## WORK TO BE COMPLETED
Write every line below out again exactly, images omitted.

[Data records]
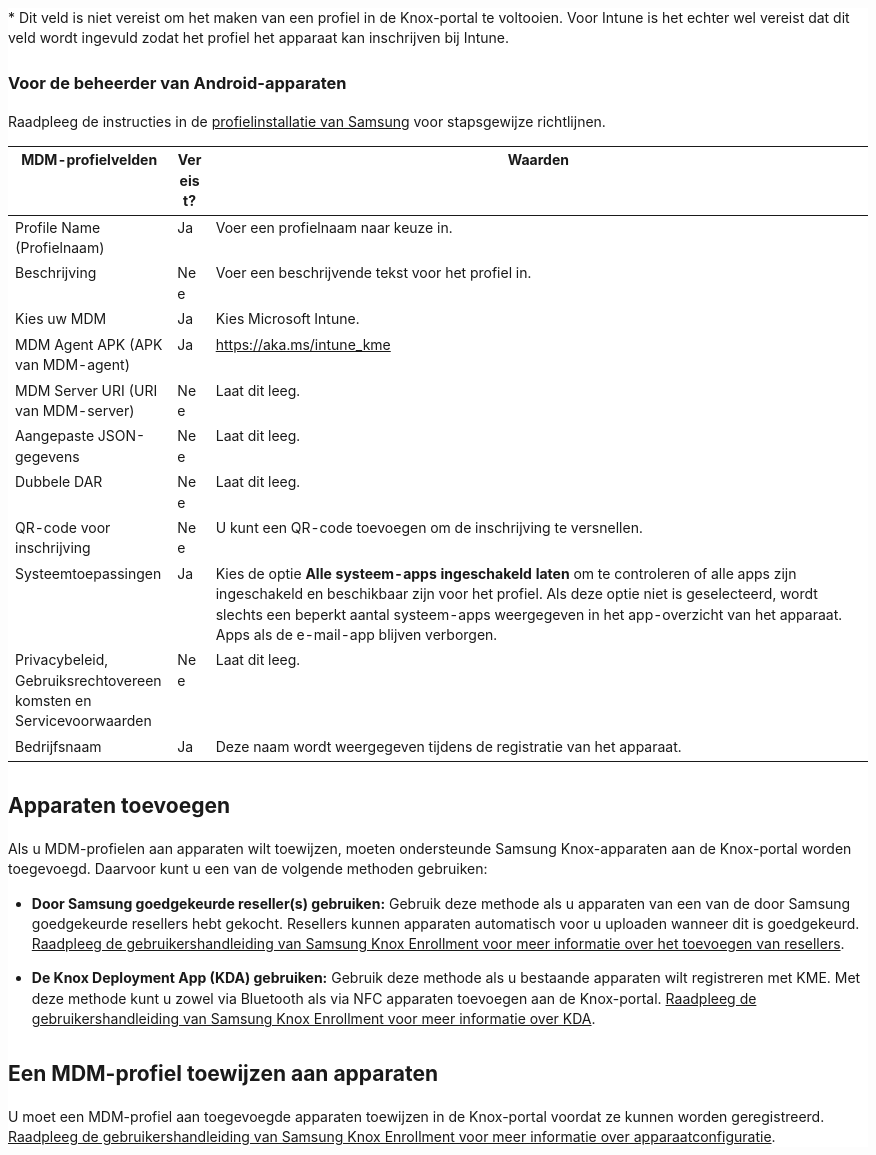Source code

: \* Dit veld is niet vereist om het maken van een profiel in de Knox-portal te voltooien. Voor Intune is het echter wel vereist dat dit veld wordt ingevuld zodat het profiel het apparaat kan inschrijven bij Intune.

### <a name="for-android-device-administrator"></a>Voor de beheerder van Android-apparaten 

Raadpleeg de instructies in de [profielinstallatie van Samsung](https://docs.samsungknox.com/KME-Getting-Started/Content/create-profiles.htm) voor stapsgewijze richtlijnen.

| MDM-profielvelden| Vereist? | Waarden |
|-------------------|-----------|-------|
|Profile Name (Profielnaam)       | Ja       |Voer een profielnaam naar keuze in.|
|Beschrijving        | Nee        |Voer een beschrijvende tekst voor het profiel in.|
|Kies uw MDM | Ja | Kies Microsoft Intune. |
|MDM Agent APK (APK van MDM-agent)      | Ja       |https://aka.ms/intune_kme|
|MDM Server URI (URI van MDM-server)     | Nee        |Laat dit leeg.|
|Aangepaste JSON-gegevens        | Nee        |Laat dit leeg.|
|Dubbele DAR | Nee | Laat dit leeg.|
|QR-code voor inschrijving | Nee | U kunt een QR-code toevoegen om de inschrijving te versnellen.|
|Systeemtoepassingen | Ja | Kies de optie **Alle systeem-apps ingeschakeld laten** om te controleren of alle apps zijn ingeschakeld en beschikbaar zijn voor het profiel. Als deze optie niet is geselecteerd, wordt slechts een beperkt aantal systeem-apps weergegeven in het app-overzicht van het apparaat. Apps als de e-mail-app blijven verborgen. |
|Privacybeleid, Gebruiksrechtovereenkomsten en Servicevoorwaarden | Nee | Laat dit leeg.|
|Bedrijfsnaam | Ja | Deze naam wordt weergegeven tijdens de registratie van het apparaat. |

## <a name="add-devices"></a>Apparaten toevoegen

Als u MDM-profielen aan apparaten wilt toewijzen, moeten ondersteunde Samsung Knox-apparaten aan de Knox-portal worden toegevoegd. Daarvoor kunt u een van de volgende methoden gebruiken:
- **Door Samsung goedgekeurde reseller(s) gebruiken:** Gebruik deze methode als u apparaten van een van de door Samsung goedgekeurde resellers hebt gekocht. Resellers kunnen apparaten automatisch voor u uploaden wanneer dit is goedgekeurd. [Raadpleeg de gebruikershandleiding van Samsung Knox Enrollment voor meer informatie over het toevoegen van resellers](https://docs.samsungknox.com/KME-Getting-Started/Content/Register_resellers.htm).

- **De Knox Deployment App (KDA) gebruiken:** Gebruik deze methode als u bestaande apparaten wilt registreren met KME. Met deze methode kunt u zowel via Bluetooth als via NFC apparaten toevoegen aan de Knox-portal. [Raadpleeg de gebruikershandleiding van Samsung Knox Enrollment voor meer informatie over KDA](https://docs.samsungknox.com/KME-Getting-Started/Content/add-device-info.htm).

## <a name="assign-an-mdm-profile-to-devices"></a>Een MDM-profiel toewijzen aan apparaten
U moet een MDM-profiel aan toegevoegde apparaten toewijzen in de Knox-portal voordat ze kunnen worden geregistreerd. [Raadpleeg de gebruikershandleiding van Samsung Knox Enrollment voor meer informatie over apparaatconfiguratie](https://docs.samsungknox.com/KME-Getting-Started/Content/configure-devices.htm).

## PROBLEM SOLUTION
Source code

: \* Dit veld is niet vereist om het maken van een profiel in de Knox-portal te voltooien. Voor Intune is het echter wel vereist dat dit veld wordt ingevuld zodat het profiel het apparaat kan inschrijven bij Intune.

### <a name="for-android-device-administrator"></a>Voor de beheerder van Android-apparaten 

Raadpleeg de instructies in de [profielinstallatie van Samsung](https://docs.samsungknox.com/KME-Getting-Started/Content/create-profiles.htm) voor stapsgewijze richtlijnen.

| MDM-profielvelden| Vereist? | Waarden |
|-------------------|-----------|-------|
|Profile Name (Profielnaam)       | Ja       |Voer een profielnaam naar keuze in.|
|Beschrijving        | Nee        |Voer een beschrijvende tekst voor het profiel in.|
|Kies uw MDM | Ja | Kies Microsoft Intune. |
|MDM Agent APK (APK van MDM-agent)      | Ja       |https://aka.ms/intune_kme|
|MDM Server URI (URI van MDM-server)     | Nee        |Laat dit leeg.|
|Aangepaste JSON-gegevens        | Nee        |Laat dit leeg.|
|Dubbele DAR | Nee | Laat dit leeg.|
|QR-code voor inschrijving | Nee | U kunt een QR-code toevoegen om de inschrijving te versnellen.|
|Systeemtoepassingen | Ja | Kies de optie **Alle systeem-apps ingeschakeld laten** om te controleren of alle apps zijn ingeschakeld en beschikbaar zijn voor het profiel. Als deze optie niet is geselecteerd, wordt slechts een beperkt aantal systeem-apps weergegeven in het app-overzicht van het apparaat. Apps als de e-mail-app blijven verborgen. |
|Privacybeleid, Gebruiksrechtovereenkomsten en Servicevoorwaarden | Nee | Laat dit leeg.|
|Bedrijfsnaam | Ja | Deze naam wordt weergegeven tijdens de registratie van het apparaat. |

## <a name="add-devices"></a>Apparaten toevoegen

Als u MDM-profielen aan apparaten wilt toewijzen, moeten ondersteunde Samsung Knox-apparaten aan de Knox-portal worden toegevoegd. Daarvoor kunt u een van de volgende methoden gebruiken:
- **Door Samsung goedgekeurde reseller(s) gebruiken:** Gebruik deze methode als u apparaten van een van de door Samsung goedgekeurde resellers hebt gekocht. Resellers kunnen apparaten automatisch voor u uploaden wanneer dit is goedgekeurd. [Raadpleeg de gebruikershandleiding van Samsung Knox Enrollment voor meer informatie over het toevoegen van resellers](https://docs.samsungknox.com/KME-Getting-Started/Content/Register_resellers.htm).

- **De Knox Deployment App (KDA) gebruiken:** Gebruik deze methode als u bestaande apparaten wilt registreren met KME. Met deze methode kunt u zowel via Bluetooth als via NFC apparaten toevoegen aan de Knox-portal. [Raadpleeg de gebruikershandleiding van Samsung Knox Enrollment voor meer informatie over KDA](https://docs.samsungknox.com/KME-Getting-Started/Content/add-device-info.htm).

## <a name="assign-an-mdm-profile-to-devices"></a>Een MDM-profiel toewijzen aan apparaten
U moet een MDM-profiel aan toegevoegde apparaten toewijzen in de Knox-portal voordat ze kunnen worden geregistreerd. [Raadpleeg de gebruikershandleiding van Samsung Knox Enrollment voor meer informatie over apparaatconfiguratie](https://docs.samsungknox.com/KME-Getting-Started/Content/configure-devices.htm).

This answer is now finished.